Khadija gathers our belongings and I lift the still-sleeping Seydou against my chest and haul him out to the truck, careful to hold him so that the hilt of my machete doesn’t dig into his side. This time we don’t have to rush, since we’re not afraid of getting caught, and I decide, what the heck, and flip open the tailgate to make it easier. I slide Seydou across. He mutters sleepily about being moved, but he’s not shrieking in pain like yesterday, so I pop a few more pills in his mouth and ignore his complaining.
Khadija boosts herself into the truck and pulls Seydou into her lap. I jump in last and pull the tailgate shut behind me. A few minutes later, Oumar walks straight past us, whistling. True to his word, he drives to a petrol station, fills the tank and his spare container with diesel fuel, and gets on the road again, all without looking at us.
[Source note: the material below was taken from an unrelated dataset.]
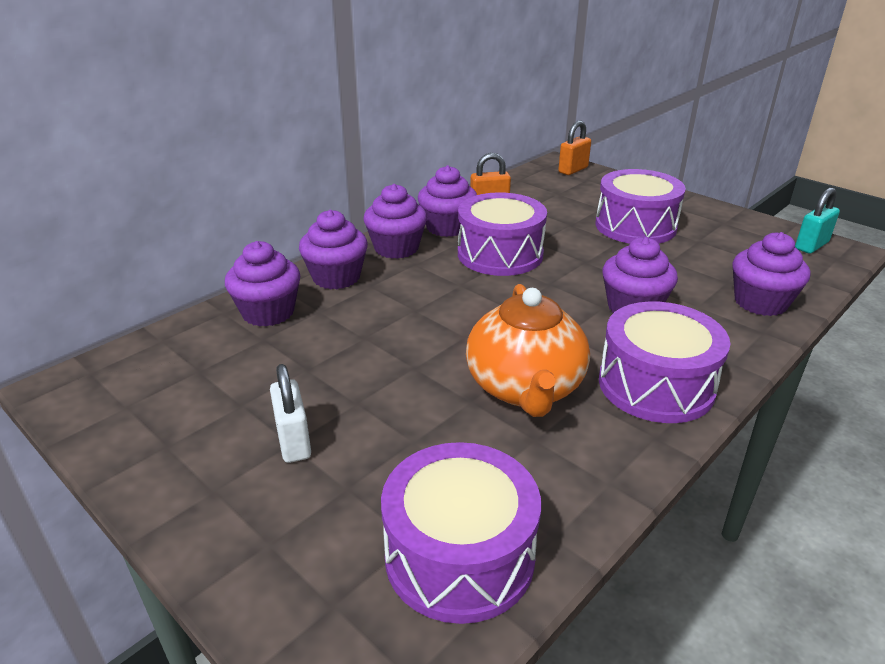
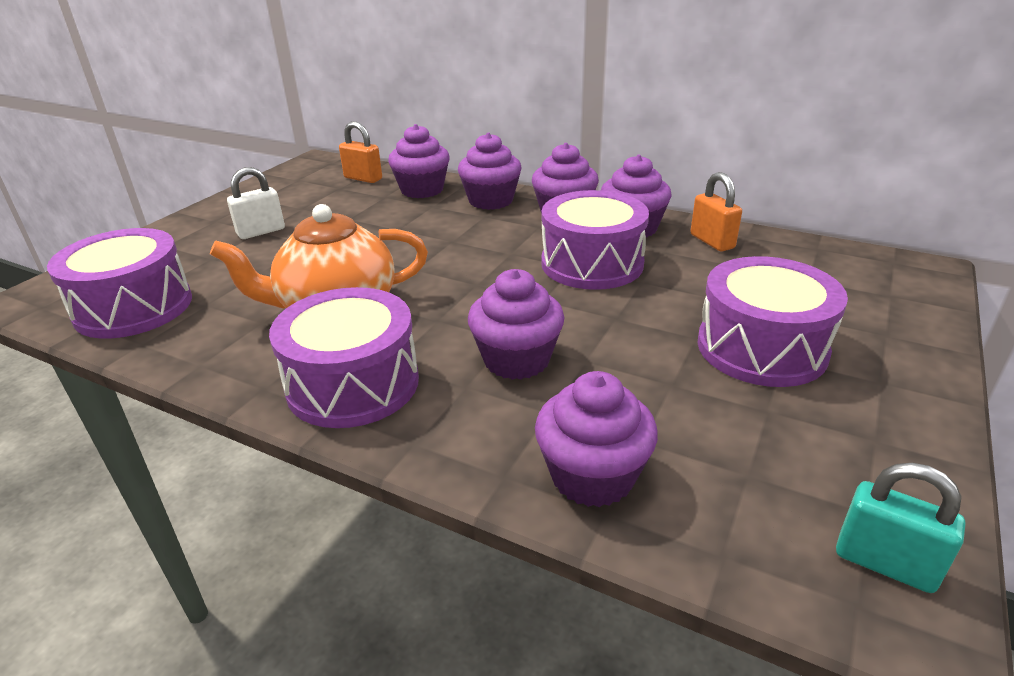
camera: 75 degrees right, 0 degrees up
orange padlock [558,121,591,175] -> orange padlock moved to [339,121,382,183]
Khadija grins, and I can’t help it, I grin back. It’s hard to believe that this time yesterday I was dragging Seydou around the bush trying to rescue her. Hard to believe it hasn’t even been a full day since I set the farm on fire and we got out. I decide that, for now, I will allow myself to be happy with how far we’ve come and I won’t let myself fear what will happen next. I settle beside the other two to watch la brosse blur past us as we speed our way southeast.